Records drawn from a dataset

##############################

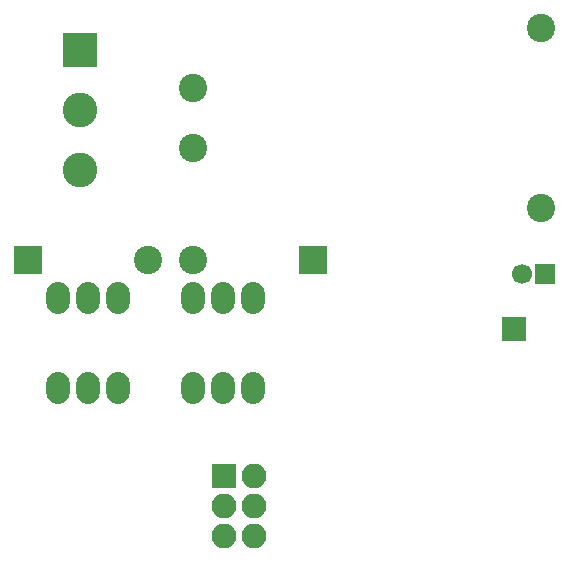
<source format=gbs>
G04 #@! TF.FileFunction,Soldermask,Bot*
%FSLAX46Y46*%
G04 Gerber Fmt 4.6, Leading zero omitted, Abs format (unit mm)*
G04 Created by KiCad (PCBNEW 4.0.5-e0-6337~49~ubuntu16.04.1) date Wed Jan 18 08:16:45 2017*
%MOMM*%
%LPD*%
G01*
G04 APERTURE LIST*
%ADD10C,0.100000*%
%ADD11R,1.700000X1.700000*%
%ADD12C,1.700000*%
%ADD13C,2.398980*%
%ADD14R,2.398980X2.398980*%
%ADD15R,2.940000X2.940000*%
%ADD16C,2.940000*%
%ADD17C,2.400000*%
%ADD18O,2.000000X2.700000*%
%ADD19R,2.100000X2.100000*%
%ADD20O,2.100000X2.100000*%
G04 APERTURE END LIST*
D10*
D11*
X180975000Y-102743000D03*
D12*
X178975000Y-102743000D03*
D13*
X147320000Y-101597460D03*
D14*
X137160000Y-101597460D03*
D15*
X141605000Y-83820000D03*
D16*
X141605000Y-88900000D03*
X141605000Y-93980000D03*
D13*
X151130000Y-101602540D03*
D14*
X161290000Y-101602540D03*
D17*
X151130000Y-86995000D03*
X151130000Y-92075000D03*
X180594000Y-81915000D03*
X180594000Y-97155000D03*
D18*
X139700000Y-112395000D03*
X142240000Y-112395000D03*
X144780000Y-112395000D03*
X144780000Y-104775000D03*
X142240000Y-104775000D03*
X139700000Y-104775000D03*
X151130000Y-112395000D03*
X153670000Y-112395000D03*
X156210000Y-112395000D03*
X156210000Y-104775000D03*
X153670000Y-104775000D03*
X151130000Y-104775000D03*
D19*
X153797000Y-119888000D03*
D20*
X156337000Y-119888000D03*
X153797000Y-122428000D03*
X156337000Y-122428000D03*
X153797000Y-124968000D03*
X156337000Y-124968000D03*
D19*
X178308000Y-107442000D03*
M02*

</source>
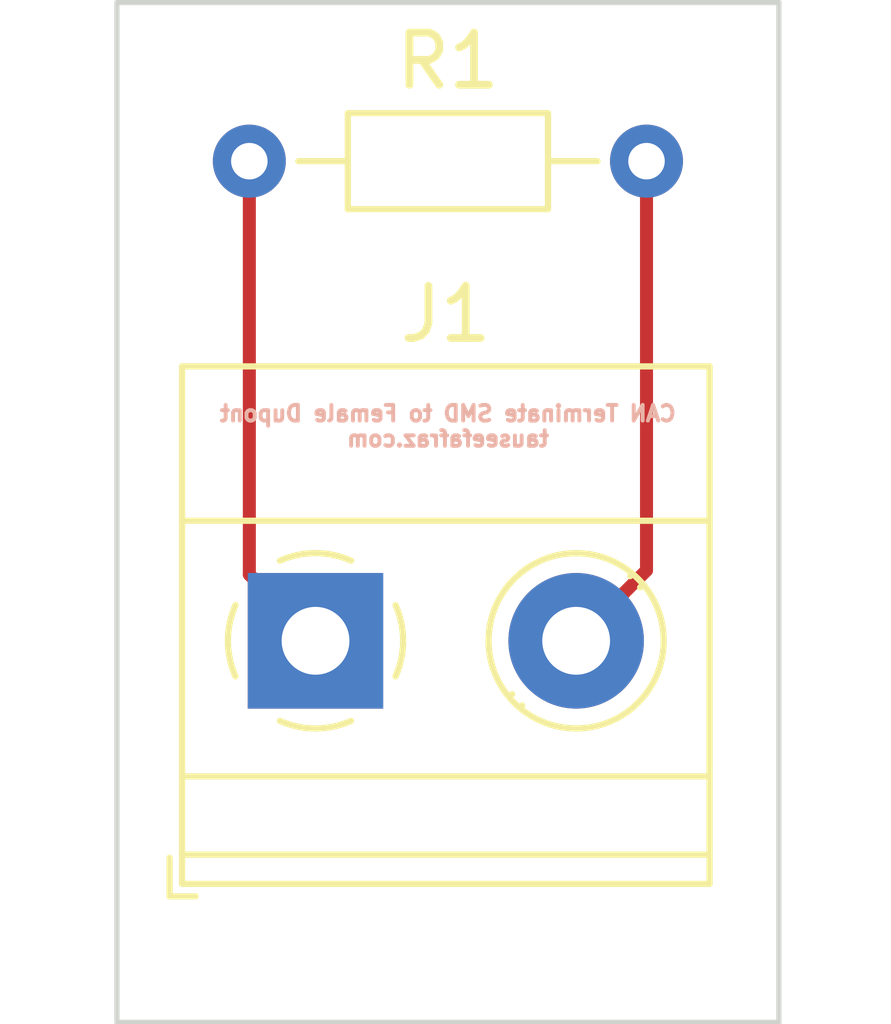
<source format=kicad_pcb>
(kicad_pcb (version 20221018) (generator pcbnew)

  (general
    (thickness 1.6)
  )

  (paper "A4")
  (layers
    (0 "F.Cu" signal)
    (31 "B.Cu" signal)
    (32 "B.Adhes" user "B.Adhesive")
    (33 "F.Adhes" user "F.Adhesive")
    (34 "B.Paste" user)
    (35 "F.Paste" user)
    (36 "B.SilkS" user "B.Silkscreen")
    (37 "F.SilkS" user "F.Silkscreen")
    (38 "B.Mask" user)
    (39 "F.Mask" user)
    (40 "Dwgs.User" user "User.Drawings")
    (41 "Cmts.User" user "User.Comments")
    (42 "Eco1.User" user "User.Eco1")
    (43 "Eco2.User" user "User.Eco2")
    (44 "Edge.Cuts" user)
    (45 "Margin" user)
    (46 "B.CrtYd" user "B.Courtyard")
    (47 "F.CrtYd" user "F.Courtyard")
    (48 "B.Fab" user)
    (49 "F.Fab" user)
    (50 "User.1" user)
    (51 "User.2" user)
    (52 "User.3" user)
    (53 "User.4" user)
    (54 "User.5" user)
    (55 "User.6" user)
    (56 "User.7" user)
    (57 "User.8" user)
    (58 "User.9" user)
  )

  (setup
    (pad_to_mask_clearance 0)
    (pcbplotparams
      (layerselection 0x00010fc_ffffffff)
      (plot_on_all_layers_selection 0x0000000_00000000)
      (disableapertmacros false)
      (usegerberextensions false)
      (usegerberattributes true)
      (usegerberadvancedattributes true)
      (creategerberjobfile true)
      (dashed_line_dash_ratio 12.000000)
      (dashed_line_gap_ratio 3.000000)
      (svgprecision 6)
      (plotframeref false)
      (viasonmask false)
      (mode 1)
      (useauxorigin false)
      (hpglpennumber 1)
      (hpglpenspeed 20)
      (hpglpendiameter 15.000000)
      (dxfpolygonmode true)
      (dxfimperialunits true)
      (dxfusepcbnewfont true)
      (psnegative false)
      (psa4output false)
      (plotreference true)
      (plotvalue true)
      (plotinvisibletext false)
      (sketchpadsonfab false)
      (subtractmaskfromsilk false)
      (outputformat 1)
      (mirror false)
      (drillshape 0)
      (scaleselection 1)
      (outputdirectory "Gerber Files/")
    )
  )

  (net 0 "")
  (net 1 "Net-(J1-Pin_1)")
  (net 2 "Net-(J1-Pin_2)")

  (footprint "Resistor_THT:R_Axial_DIN0204_L3.6mm_D1.6mm_P7.62mm_Horizontal" (layer "F.Cu") (at 125.73 82.55))

  (footprint "TerminalBlock_Phoenix:TerminalBlock_Phoenix_MKDS-1,5-2_1x02_P5.00mm_Horizontal" (layer "F.Cu") (at 127 91.745))

  (gr_line (start 123.19 99.06) (end 123.19 79.51)
    (stroke (width 0.1) (type solid)) (layer "Edge.Cuts") (tstamp a4f8801a-a105-47c5-8317-8b878a0fadb0))
  (gr_line (start 135.89 99.06) (end 123.19 99.06)
    (stroke (width 0.1) (type solid)) (layer "Edge.Cuts") (tstamp c6b8b7d6-edcd-477e-a01f-7d44b16a012d))
  (gr_line (start 135.89 79.51) (end 135.89 99.06)
    (stroke (width 0.1) (type solid)) (layer "Edge.Cuts") (tstamp d648579f-f0af-43e2-a189-21ebfd360e00))
  (gr_line (start 123.19 79.51) (end 135.89 79.51)
    (stroke (width 0.1) (type solid)) (layer "Edge.Cuts") (tstamp f2c698d6-908f-4f84-8657-71e4b17a6bed))
  (gr_text "CAN Terminate SMD to Female Dupont\ntauseefafraz.com" (at 129.54 87.63) (layer "B.SilkS") (tstamp 5a22f13d-d22e-4189-8181-7627392d08f5)
    (effects (font (size 0.3 0.3) (thickness 0.075) bold) (justify mirror))
  )

  (segment (start 125.73 82.55) (end 125.73 90.475) (width 0.25) (layer "F.Cu") (net 1) (tstamp 294a93a7-39c0-42ca-9a6f-b53cf7a0602d))
  (segment (start 125.73 90.475) (end 127 91.745) (width 0.25) (layer "F.Cu") (net 1) (tstamp 75996a97-1f70-4007-838b-8ca3399b1567))
  (segment (start 133.35 82.55) (end 133.35 90.395) (width 0.25) (layer "F.Cu") (net 2) (tstamp 225dde9f-64d8-4286-8620-16b35313633d))
  (segment (start 133.35 90.395) (end 132 91.745) (width 0.25) (layer "F.Cu") (net 2) (tstamp 28d9eb68-4ab1-49bf-b2d2-60ada7143322))

)

</source>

##############################

- [Work instruction]:
Write every entry out again exactly, images omitted.

- [Reply]:
<source format=gbs>
G04 #@! TF.FileFunction,Soldermask,Bot*
%FSLAX46Y46*%
G04 Gerber Fmt 4.6, Leading zero omitted, Abs format (unit mm)*
G04 Created by KiCad (PCBNEW 4.0.5-e0-6337~49~ubuntu16.04.1) date Wed Jan 18 08:16:45 2017*
%MOMM*%
%LPD*%
G01*
G04 APERTURE LIST*
%ADD10C,0.100000*%
%ADD11R,1.700000X1.700000*%
%ADD12C,1.700000*%
%ADD13C,2.398980*%
%ADD14R,2.398980X2.398980*%
%ADD15R,2.940000X2.940000*%
%ADD16C,2.940000*%
%ADD17C,2.400000*%
%ADD18O,2.000000X2.700000*%
%ADD19R,2.100000X2.100000*%
%ADD20O,2.100000X2.100000*%
G04 APERTURE END LIST*
D10*
D11*
X180975000Y-102743000D03*
D12*
X178975000Y-102743000D03*
D13*
X147320000Y-101597460D03*
D14*
X137160000Y-101597460D03*
D15*
X141605000Y-83820000D03*
D16*
X141605000Y-88900000D03*
X141605000Y-93980000D03*
D13*
X151130000Y-101602540D03*
D14*
X161290000Y-101602540D03*
D17*
X151130000Y-86995000D03*
X151130000Y-92075000D03*
X180594000Y-81915000D03*
X180594000Y-97155000D03*
D18*
X139700000Y-112395000D03*
X142240000Y-112395000D03*
X144780000Y-112395000D03*
X144780000Y-104775000D03*
X142240000Y-104775000D03*
X139700000Y-104775000D03*
X151130000Y-112395000D03*
X153670000Y-112395000D03*
X156210000Y-112395000D03*
X156210000Y-104775000D03*
X153670000Y-104775000D03*
X151130000Y-104775000D03*
D19*
X153797000Y-119888000D03*
D20*
X156337000Y-119888000D03*
X153797000Y-122428000D03*
X156337000Y-122428000D03*
X153797000Y-124968000D03*
X156337000Y-124968000D03*
D19*
X178308000Y-107442000D03*
M02*

</source>
<source format=kicad_pcb>
(kicad_pcb (version 20221018) (generator pcbnew)

  (general
    (thickness 1.6)
  )

  (paper "A4")
  (layers
    (0 "F.Cu" signal)
    (31 "B.Cu" signal)
    (32 "B.Adhes" user "B.Adhesive")
    (33 "F.Adhes" user "F.Adhesive")
    (34 "B.Paste" user)
    (35 "F.Paste" user)
    (36 "B.SilkS" user "B.Silkscreen")
    (37 "F.SilkS" user "F.Silkscreen")
    (38 "B.Mask" user)
    (39 "F.Mask" user)
    (40 "Dwgs.User" user "User.Drawings")
    (41 "Cmts.User" user "User.Comments")
    (42 "Eco1.User" user "User.Eco1")
    (43 "Eco2.User" user "User.Eco2")
    (44 "Edge.Cuts" user)
    (45 "Margin" user)
    (46 "B.CrtYd" user "B.Courtyard")
    (47 "F.CrtYd" user "F.Courtyard")
    (48 "B.Fab" user)
    (49 "F.Fab" user)
    (50 "User.1" user)
    (51 "User.2" user)
    (52 "User.3" user)
    (53 "User.4" user)
    (54 "User.5" user)
    (55 "User.6" user)
    (56 "User.7" user)
    (57 "User.8" user)
    (58 "User.9" user)
  )

  (setup
    (pad_to_mask_clearance 0)
    (pcbplotparams
      (layerselection 0x00010fc_ffffffff)
      (plot_on_all_layers_selection 0x0000000_00000000)
      (disableapertmacros false)
      (usegerberextensions false)
      (usegerberattributes true)
      (usegerberadvancedattributes true)
      (creategerberjobfile true)
      (dashed_line_dash_ratio 12.000000)
      (dashed_line_gap_ratio 3.000000)
      (svgprecision 6)
      (plotframeref false)
      (viasonmask false)
      (mode 1)
      (useauxorigin false)
      (hpglpennumber 1)
      (hpglpenspeed 20)
      (hpglpendiameter 15.000000)
      (dxfpolygonmode true)
      (dxfimperialunits true)
      (dxfusepcbnewfont true)
      (psnegative false)
      (psa4output false)
      (plotreference true)
      (plotvalue true)
      (plotinvisibletext false)
      (sketchpadsonfab false)
      (subtractmaskfromsilk false)
      (outputformat 1)
      (mirror false)
      (drillshape 0)
      (scaleselection 1)
      (outputdirectory "Gerber Files/")
    )
  )

  (net 0 "")
  (net 1 "Net-(J1-Pin_1)")
  (net 2 "Net-(J1-Pin_2)")

  (footprint "Resistor_THT:R_Axial_DIN0204_L3.6mm_D1.6mm_P7.62mm_Horizontal" (layer "F.Cu") (at 125.73 82.55))

  (footprint "TerminalBlock_Phoenix:TerminalBlock_Phoenix_MKDS-1,5-2_1x02_P5.00mm_Horizontal" (layer "F.Cu") (at 127 91.745))

  (gr_line (start 123.19 99.06) (end 123.19 79.51)
    (stroke (width 0.1) (type solid)) (layer "Edge.Cuts") (tstamp a4f8801a-a105-47c5-8317-8b878a0fadb0))
  (gr_line (start 135.89 99.06) (end 123.19 99.06)
    (stroke (width 0.1) (type solid)) (layer "Edge.Cuts") (tstamp c6b8b7d6-edcd-477e-a01f-7d44b16a012d))
  (gr_line (start 135.89 79.51) (end 135.89 99.06)
    (stroke (width 0.1) (type solid)) (layer "Edge.Cuts") (tstamp d648579f-f0af-43e2-a189-21ebfd360e00))
  (gr_line (start 123.19 79.51) (end 135.89 79.51)
    (stroke (width 0.1) (type solid)) (layer "Edge.Cuts") (tstamp f2c698d6-908f-4f84-8657-71e4b17a6bed))
  (gr_text "CAN Terminate SMD to Female Dupont\ntauseefafraz.com" (at 129.54 87.63) (layer "B.SilkS") (tstamp 5a22f13d-d22e-4189-8181-7627392d08f5)
    (effects (font (size 0.3 0.3) (thickness 0.075) bold) (justify mirror))
  )

  (segment (start 125.73 82.55) (end 125.73 90.475) (width 0.25) (layer "F.Cu") (net 1) (tstamp 294a93a7-39c0-42ca-9a6f-b53cf7a0602d))
  (segment (start 125.73 90.475) (end 127 91.745) (width 0.25) (layer "F.Cu") (net 1) (tstamp 75996a97-1f70-4007-838b-8ca3399b1567))
  (segment (start 133.35 82.55) (end 133.35 90.395) (width 0.25) (layer "F.Cu") (net 2) (tstamp 225dde9f-64d8-4286-8620-16b35313633d))
  (segment (start 133.35 90.395) (end 132 91.745) (width 0.25) (layer "F.Cu") (net 2) (tstamp 28d9eb68-4ab1-49bf-b2d2-60ada7143322))

)

</source>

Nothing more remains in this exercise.